From 1967 to 1972, he was the Chairman of the Committee on University Affairs for the Province of Ontario. From 1969 to 1972, he was the Chairman of the Commission on Post Secondary Education in Ontario. From 1972 to 1979, he was Deputy Provincial Secretary for Social Development and from 1979 to 1980, he was Deputy Minister of Culture and Recreation. From 1981 to 1993, he was the President, and Vice-Chancellor of the University of Waterloo. During Wright's tenure at University of Waterloo, and in part because of his influence, The Kitchener-Waterloo region became established as a high-tech mecca and became known as "Silicon Valley North". From 1995 to July 2007, he was a member of the Board of Directors of Research in Motion, Bell Canada, Meloche Monnix Insurance, London Life Insurance Company, Perimeter Institute, Stratford Festival, McMichael Canadian Art Collection, and many more.

In 1991, he was made an Officer of the Order of Canada. In 1993, he was made a Knight (chevalier) in France's Ordre National du Mérite. In 1995, he received the Sir John Kennedy Medal from the Engineering Institute of Canada. He was a Fellow of the Canadian Academy of Engineering and of the Engineering Institute of Canada.
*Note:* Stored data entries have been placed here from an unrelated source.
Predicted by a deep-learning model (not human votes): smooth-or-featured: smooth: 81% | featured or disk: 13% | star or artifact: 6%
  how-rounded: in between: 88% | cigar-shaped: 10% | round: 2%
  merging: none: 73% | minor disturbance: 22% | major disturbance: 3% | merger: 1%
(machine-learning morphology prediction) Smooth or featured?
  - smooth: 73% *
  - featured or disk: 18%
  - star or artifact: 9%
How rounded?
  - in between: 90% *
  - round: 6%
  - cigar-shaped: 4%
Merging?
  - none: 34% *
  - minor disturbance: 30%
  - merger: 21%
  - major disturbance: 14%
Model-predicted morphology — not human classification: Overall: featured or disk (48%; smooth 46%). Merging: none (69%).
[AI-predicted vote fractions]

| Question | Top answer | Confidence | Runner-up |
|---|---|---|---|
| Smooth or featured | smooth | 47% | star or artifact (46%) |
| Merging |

He received honorary degrees from Carleton University, Brock University, Memorial University of Newfoundland, Concordia University, Northeastern University, Strathclyde University, Université de Technologie de Compiègne, Université de Sherbrooke, Queen's University, McMaster University, University of Toronto, and the University of Waterloo.

Wright was visiting professor Universidad Nacional Autónoma de Mexico, 1964, 1966, Université de Sherbrooke, 1966-1967. Construction engineering Netherlands and MexicanPavilions Expo, 1967, Palacio de los Deportes (Olympic Sports Palace), Mexico City, 1968, Ontario Place Dome and Forum, 1971.

He was a Technical Advisor for Toronto Skydome, 1984-1992, renamed Rogers Centre. A member of the Premier's Council on Science and Technology, Ontario, 1985-1991, as well as The Prime Minister of Canada National Advisory Board for Science and Technology, 1985-1991.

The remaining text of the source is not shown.